Her Royal Highness Princess Sarah Zeid of Jordan stated that identified priority areas will not become actionable until financial mechanisms change toward predictable long-term flexible funding that reaches the needs on the ground where different actors such as community organizers, women’s groups, and religious leaders are most adept at reaching individuals and families (NASEM, 2016a). Moreover, Theresa Betancourt of the Harvard T.H. Chan School of Public Health asserted that there is a need for collaboration between local governments actors and other stakeholders to ensure sustainability and integration of childhood development programs (NASEM, 2016d). Molina added that a collaborative approach ensures increased sustainability, community empowerment, and increased equity as seen with the Jamaica Home Visit Intervention (NASEM, 2015).

++++++

* [Exercise description]: In the passage on funding for childhood development programs, which program does Molina name as an example of a collaborative approach? The rows come from a different source than the passage on funding for childhood development programs.

++++++

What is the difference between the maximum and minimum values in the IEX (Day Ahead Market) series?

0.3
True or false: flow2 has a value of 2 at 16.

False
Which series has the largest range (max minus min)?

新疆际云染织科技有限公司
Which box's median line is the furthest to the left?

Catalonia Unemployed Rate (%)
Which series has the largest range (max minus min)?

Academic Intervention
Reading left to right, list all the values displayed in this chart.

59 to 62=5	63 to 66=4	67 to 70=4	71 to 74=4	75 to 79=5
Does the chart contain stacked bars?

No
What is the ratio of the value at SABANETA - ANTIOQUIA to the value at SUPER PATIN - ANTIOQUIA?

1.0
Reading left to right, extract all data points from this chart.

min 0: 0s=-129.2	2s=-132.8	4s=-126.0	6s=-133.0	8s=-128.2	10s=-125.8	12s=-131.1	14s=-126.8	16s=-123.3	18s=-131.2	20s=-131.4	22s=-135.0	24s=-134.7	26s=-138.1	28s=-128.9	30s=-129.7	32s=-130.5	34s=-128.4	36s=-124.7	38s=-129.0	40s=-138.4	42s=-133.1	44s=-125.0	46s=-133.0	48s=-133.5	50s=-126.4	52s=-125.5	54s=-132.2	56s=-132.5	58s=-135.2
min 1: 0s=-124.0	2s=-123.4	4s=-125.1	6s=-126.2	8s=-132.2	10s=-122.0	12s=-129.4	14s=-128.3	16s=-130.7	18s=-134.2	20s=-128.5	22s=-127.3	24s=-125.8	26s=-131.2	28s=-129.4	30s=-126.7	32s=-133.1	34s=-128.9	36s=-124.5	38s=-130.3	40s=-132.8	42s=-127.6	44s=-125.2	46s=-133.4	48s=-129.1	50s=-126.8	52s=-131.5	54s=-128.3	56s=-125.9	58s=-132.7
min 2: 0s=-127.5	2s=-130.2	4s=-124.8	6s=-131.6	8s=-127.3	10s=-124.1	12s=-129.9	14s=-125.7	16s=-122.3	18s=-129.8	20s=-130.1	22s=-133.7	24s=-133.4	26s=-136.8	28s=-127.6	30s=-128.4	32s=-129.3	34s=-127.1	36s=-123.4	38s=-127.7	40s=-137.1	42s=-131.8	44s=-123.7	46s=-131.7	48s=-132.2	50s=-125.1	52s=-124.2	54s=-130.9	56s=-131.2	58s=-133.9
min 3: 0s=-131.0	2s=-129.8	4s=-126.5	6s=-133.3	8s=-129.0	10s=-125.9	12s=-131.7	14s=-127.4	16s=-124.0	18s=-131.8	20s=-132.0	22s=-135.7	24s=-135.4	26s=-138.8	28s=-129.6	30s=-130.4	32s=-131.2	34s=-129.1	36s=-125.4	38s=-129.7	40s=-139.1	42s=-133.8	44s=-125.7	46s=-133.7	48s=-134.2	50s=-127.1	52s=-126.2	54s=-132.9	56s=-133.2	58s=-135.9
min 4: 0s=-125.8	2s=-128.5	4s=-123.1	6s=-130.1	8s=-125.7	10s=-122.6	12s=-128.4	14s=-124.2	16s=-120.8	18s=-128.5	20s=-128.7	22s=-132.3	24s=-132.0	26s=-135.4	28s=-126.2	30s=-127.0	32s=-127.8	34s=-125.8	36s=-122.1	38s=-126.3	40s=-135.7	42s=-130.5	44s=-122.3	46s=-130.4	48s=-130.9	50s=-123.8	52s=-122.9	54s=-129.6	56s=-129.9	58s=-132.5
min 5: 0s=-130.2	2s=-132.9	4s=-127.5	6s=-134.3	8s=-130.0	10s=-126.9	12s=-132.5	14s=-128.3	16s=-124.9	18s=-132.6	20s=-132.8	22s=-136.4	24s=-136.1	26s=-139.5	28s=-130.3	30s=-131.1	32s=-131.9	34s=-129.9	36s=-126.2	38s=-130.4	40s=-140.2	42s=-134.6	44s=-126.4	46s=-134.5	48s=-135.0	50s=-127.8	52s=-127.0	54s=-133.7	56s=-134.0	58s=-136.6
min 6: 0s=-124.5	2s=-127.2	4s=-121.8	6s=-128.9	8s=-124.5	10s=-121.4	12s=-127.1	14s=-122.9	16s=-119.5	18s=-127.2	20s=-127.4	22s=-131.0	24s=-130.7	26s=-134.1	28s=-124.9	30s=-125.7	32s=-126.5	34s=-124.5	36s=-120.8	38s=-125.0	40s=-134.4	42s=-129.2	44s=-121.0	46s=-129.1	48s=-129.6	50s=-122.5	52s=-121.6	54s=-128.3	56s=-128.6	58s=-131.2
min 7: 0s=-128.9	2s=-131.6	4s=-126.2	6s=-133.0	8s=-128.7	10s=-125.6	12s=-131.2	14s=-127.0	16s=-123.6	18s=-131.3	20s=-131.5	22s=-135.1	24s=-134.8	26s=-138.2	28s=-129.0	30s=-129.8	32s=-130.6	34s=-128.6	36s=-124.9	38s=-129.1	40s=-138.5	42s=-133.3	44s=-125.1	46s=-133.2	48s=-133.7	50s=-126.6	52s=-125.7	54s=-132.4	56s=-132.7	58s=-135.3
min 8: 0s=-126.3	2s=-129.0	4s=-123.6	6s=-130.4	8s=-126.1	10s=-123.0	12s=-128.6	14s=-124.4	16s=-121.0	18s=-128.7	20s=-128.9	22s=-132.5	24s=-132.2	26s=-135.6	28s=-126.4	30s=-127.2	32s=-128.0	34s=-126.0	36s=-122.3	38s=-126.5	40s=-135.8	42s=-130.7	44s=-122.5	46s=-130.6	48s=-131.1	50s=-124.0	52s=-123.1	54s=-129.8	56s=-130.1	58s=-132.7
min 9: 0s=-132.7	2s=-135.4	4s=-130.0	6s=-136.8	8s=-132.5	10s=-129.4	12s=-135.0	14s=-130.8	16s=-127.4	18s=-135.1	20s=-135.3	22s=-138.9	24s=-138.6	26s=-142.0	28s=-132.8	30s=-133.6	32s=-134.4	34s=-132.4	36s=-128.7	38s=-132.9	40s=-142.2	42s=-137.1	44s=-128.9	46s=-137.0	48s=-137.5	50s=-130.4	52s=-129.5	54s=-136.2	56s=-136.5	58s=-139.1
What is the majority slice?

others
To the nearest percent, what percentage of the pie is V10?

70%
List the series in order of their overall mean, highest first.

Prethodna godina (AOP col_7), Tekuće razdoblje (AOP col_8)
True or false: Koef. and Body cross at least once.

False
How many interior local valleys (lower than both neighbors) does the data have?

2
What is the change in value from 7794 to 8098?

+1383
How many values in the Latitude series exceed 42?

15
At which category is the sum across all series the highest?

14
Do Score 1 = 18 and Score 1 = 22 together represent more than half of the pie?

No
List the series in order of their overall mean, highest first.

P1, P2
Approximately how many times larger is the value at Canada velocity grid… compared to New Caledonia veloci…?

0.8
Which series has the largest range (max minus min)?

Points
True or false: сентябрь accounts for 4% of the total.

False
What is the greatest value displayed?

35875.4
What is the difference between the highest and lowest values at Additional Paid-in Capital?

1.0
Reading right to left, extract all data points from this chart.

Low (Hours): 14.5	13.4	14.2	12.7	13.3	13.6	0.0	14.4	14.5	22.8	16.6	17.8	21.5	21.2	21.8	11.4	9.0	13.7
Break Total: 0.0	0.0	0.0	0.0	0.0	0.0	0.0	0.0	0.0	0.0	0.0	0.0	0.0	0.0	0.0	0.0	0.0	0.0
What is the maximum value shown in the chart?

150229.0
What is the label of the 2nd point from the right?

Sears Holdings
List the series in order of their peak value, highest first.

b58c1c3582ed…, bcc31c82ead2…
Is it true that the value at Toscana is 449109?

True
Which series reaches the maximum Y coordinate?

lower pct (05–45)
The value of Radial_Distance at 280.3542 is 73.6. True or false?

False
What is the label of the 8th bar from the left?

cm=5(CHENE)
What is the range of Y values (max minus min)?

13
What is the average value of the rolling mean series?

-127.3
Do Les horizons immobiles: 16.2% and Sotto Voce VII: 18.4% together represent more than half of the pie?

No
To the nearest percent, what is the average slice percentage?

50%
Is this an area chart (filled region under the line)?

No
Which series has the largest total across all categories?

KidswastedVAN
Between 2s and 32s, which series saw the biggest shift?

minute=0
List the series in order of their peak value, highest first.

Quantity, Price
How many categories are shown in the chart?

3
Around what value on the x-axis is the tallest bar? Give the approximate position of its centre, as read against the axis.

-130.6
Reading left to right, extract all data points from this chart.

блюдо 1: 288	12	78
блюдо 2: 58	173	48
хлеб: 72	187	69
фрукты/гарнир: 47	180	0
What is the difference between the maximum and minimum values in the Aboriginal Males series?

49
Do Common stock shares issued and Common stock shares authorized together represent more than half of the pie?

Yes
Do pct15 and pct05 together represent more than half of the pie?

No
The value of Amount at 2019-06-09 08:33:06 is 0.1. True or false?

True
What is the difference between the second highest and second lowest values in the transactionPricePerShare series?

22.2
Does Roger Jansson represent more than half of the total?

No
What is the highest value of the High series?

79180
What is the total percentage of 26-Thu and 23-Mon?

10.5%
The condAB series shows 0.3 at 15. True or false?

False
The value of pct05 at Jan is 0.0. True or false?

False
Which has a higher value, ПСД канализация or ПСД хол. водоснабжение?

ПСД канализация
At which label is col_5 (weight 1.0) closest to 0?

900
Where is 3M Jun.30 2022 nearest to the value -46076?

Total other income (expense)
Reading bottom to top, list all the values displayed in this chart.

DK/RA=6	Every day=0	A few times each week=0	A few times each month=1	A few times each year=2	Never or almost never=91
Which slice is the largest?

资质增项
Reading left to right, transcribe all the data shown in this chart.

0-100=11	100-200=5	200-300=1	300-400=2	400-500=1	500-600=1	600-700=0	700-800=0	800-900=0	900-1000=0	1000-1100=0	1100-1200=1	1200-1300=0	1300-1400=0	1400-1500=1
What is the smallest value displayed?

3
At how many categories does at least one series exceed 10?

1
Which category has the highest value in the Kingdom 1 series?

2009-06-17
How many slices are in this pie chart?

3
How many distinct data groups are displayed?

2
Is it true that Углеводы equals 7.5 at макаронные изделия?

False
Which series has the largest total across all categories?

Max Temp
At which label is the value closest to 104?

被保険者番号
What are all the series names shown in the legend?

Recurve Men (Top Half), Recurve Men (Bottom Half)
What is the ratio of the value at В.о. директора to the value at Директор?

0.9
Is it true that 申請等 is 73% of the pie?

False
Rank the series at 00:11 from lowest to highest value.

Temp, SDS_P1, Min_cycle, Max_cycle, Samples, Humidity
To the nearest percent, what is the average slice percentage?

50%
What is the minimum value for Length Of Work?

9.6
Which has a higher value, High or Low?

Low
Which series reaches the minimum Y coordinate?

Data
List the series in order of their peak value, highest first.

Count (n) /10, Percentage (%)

++++++

* [Answer box]: The Jamaica Home Visit Intervention.